> SELECTED PASSAGE:
* * *

High-rise

I like Wheatley, in general, and was a fan of his black comedy Sightseers. But Wheatley doesn’t like film critics much, he’s been saying. He should do, as they’ve elevated him to whatever status he’s got. It was critics’ votes and praise that have brought his films to a wider audience and to the attention of Martin Scorsese, who’s producing Wheatley’s next film, a thriller called Free Fire.
What Wheatley’s experiencing now is his first critical backlash, mainly because this is his first big film with big stars and a decent budget and it is, quite frankly, a mess. A gloriously ambitious, mad mess, but a right mess for sure.
It’s the kind of film that starts at the top of the blackboard and draws its fingernails down in slow, screeching, deliberately cruel patterns. Tom Hiddleston plays surgeon Robert Laing, who moves into a bachelor pad in a gleaming new tower block and just wants a quiet, secret life. Following the success of The Night Manager, Hiddleston can seemingly do no wrong, and I’m sure many people will go to see High-Rise just for him – he even appears naked on a sun lounger at one point (okay, calm down).
But Laing, for all his sangfroid and diplomacy, finds himself drawn into the society of this town in the sky. The High-Rise, typical of Ballard’s dystopian micro-worlds, is riven with the gradations of class and status and Laing is sucked into the parties, the sex, the top-down decadence, where Sienna Miller flirts from the balcony above and Luke Evans’s pugnacious, moustachioed documentary-maker pontificates.
Indeed, Laing becomes a bridge between the layers of this combusting society, acting as a conduit between the oppressed lower floors and the debauched upper echelons – all the way up to the architect (Jeremy Irons), who canters about the penthouse rooftop gardens on a white stallion. That’s when he’s not throwing parties in the style of Louis XIV – all wigs, beauty spots, shag-pile carpets and string quartets playing versions of Abba’s SOS.
Some of this is spectacular, bitterly funny, crazy. But some of it quickly becomes frenzied and flailing. We’re as lost as our hero, but at least he’s Tom Hiddleston and has presumably read the script, so he’s got a vague idea where it’s headed.
We’re just poor audience members at the mercy of Wheatley’s directorial whims. Now, many people like this cinematic wildness, this teasing. I found it grating. I wanted it to stop; I wanted to, like a man in the film, throw myself off the nearest balcony and onto some classic 1970s car parked below, a Triumph Stag or a beige Rover 3500.

* * *

> DATA EXTRACT:
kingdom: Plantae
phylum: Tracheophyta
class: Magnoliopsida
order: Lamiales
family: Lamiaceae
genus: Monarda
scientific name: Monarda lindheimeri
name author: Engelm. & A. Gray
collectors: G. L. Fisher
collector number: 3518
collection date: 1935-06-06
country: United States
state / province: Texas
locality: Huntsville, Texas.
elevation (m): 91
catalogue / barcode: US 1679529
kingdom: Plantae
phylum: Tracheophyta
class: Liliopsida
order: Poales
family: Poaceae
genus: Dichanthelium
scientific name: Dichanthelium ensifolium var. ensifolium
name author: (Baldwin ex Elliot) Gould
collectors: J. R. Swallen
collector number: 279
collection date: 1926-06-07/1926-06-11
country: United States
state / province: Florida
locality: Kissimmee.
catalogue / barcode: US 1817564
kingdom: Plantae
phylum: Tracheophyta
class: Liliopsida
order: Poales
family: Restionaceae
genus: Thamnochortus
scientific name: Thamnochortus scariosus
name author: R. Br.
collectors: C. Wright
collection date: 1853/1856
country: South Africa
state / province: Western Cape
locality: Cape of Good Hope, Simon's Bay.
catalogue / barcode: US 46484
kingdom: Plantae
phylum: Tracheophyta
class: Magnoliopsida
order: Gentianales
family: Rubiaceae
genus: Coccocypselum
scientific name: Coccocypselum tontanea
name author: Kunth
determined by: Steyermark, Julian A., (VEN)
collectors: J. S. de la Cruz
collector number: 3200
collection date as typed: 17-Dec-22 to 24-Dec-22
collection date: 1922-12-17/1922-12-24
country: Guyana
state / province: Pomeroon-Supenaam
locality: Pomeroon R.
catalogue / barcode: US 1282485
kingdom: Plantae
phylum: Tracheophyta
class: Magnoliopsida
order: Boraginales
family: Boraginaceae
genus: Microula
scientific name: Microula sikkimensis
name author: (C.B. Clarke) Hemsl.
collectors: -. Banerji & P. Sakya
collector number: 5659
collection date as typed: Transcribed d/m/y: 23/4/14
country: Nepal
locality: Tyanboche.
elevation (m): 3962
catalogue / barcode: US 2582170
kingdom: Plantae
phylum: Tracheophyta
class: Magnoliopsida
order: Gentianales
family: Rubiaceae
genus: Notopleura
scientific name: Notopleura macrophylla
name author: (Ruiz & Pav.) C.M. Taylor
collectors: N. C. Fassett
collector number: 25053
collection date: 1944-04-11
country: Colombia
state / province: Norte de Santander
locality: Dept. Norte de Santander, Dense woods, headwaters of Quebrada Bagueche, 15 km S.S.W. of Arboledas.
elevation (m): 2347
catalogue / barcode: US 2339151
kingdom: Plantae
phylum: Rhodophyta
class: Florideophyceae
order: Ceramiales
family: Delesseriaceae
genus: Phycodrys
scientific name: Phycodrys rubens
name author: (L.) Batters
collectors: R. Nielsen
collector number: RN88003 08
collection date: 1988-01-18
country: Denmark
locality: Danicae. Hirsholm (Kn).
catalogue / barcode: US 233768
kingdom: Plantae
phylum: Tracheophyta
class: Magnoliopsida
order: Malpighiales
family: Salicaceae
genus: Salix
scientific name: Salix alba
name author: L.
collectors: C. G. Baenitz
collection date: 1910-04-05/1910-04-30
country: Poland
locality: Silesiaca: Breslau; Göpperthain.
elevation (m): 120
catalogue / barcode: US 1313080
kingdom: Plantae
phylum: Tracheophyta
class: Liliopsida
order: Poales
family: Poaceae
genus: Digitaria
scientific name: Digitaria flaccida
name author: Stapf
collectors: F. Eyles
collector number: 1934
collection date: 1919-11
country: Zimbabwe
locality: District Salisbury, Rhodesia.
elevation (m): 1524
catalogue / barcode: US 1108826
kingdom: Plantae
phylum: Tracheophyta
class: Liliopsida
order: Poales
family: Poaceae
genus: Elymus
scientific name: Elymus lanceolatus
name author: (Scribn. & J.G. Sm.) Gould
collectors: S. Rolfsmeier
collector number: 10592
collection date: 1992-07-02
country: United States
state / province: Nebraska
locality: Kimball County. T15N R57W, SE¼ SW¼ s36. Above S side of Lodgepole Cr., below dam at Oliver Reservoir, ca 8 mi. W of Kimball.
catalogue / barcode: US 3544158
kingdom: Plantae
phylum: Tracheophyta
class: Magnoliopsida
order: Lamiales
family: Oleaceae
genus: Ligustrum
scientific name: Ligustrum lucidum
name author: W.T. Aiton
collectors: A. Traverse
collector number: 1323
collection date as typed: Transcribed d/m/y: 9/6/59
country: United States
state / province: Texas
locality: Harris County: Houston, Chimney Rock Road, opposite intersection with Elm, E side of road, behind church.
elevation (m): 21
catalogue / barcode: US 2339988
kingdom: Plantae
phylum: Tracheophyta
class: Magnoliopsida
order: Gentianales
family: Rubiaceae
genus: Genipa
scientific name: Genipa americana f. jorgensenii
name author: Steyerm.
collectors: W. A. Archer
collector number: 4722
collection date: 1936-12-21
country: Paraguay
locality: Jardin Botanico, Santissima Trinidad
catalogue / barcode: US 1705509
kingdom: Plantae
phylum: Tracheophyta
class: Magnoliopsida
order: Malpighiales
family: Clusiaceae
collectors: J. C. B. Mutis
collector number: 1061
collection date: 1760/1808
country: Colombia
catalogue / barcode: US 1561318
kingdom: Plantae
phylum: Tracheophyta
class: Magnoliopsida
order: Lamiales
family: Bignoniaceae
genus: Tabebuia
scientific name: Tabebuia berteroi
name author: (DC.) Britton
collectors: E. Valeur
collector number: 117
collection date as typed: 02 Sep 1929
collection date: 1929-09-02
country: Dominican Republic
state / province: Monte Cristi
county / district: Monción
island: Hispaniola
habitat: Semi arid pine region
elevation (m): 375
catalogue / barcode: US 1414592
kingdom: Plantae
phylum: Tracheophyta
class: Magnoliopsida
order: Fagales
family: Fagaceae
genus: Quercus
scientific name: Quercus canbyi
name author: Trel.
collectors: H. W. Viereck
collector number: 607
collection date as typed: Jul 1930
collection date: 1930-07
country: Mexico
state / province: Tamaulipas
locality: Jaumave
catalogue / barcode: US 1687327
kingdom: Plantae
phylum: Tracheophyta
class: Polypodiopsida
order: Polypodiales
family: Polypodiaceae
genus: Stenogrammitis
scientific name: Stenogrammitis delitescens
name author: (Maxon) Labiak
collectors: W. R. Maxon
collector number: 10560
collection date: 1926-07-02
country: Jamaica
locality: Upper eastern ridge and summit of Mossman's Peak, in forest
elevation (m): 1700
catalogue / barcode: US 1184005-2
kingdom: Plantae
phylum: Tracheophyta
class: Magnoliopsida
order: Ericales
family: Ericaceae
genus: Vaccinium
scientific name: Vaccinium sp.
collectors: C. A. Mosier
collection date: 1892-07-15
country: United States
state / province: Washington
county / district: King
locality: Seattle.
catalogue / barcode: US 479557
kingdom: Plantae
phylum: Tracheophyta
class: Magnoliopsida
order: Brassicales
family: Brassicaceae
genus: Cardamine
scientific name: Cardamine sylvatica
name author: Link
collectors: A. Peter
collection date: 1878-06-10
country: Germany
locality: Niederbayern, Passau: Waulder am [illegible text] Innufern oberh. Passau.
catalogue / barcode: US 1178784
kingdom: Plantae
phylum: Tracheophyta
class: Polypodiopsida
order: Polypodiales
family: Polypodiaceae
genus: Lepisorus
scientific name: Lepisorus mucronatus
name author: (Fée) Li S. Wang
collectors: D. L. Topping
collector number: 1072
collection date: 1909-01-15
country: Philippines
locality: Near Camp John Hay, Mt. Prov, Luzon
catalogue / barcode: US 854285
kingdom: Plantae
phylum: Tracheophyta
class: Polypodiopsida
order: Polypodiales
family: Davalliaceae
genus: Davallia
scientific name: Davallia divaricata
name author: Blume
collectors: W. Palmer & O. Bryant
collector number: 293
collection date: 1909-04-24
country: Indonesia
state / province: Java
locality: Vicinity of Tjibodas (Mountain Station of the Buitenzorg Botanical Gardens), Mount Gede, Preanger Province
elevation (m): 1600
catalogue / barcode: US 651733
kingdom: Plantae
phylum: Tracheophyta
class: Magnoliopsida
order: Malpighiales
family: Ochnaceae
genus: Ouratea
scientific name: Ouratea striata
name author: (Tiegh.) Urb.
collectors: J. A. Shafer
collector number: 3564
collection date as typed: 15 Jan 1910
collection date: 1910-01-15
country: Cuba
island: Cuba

* * *

Please name the character Tom Hiddleston plays, according to the High-Rise review.

Surgeon Robert Laing.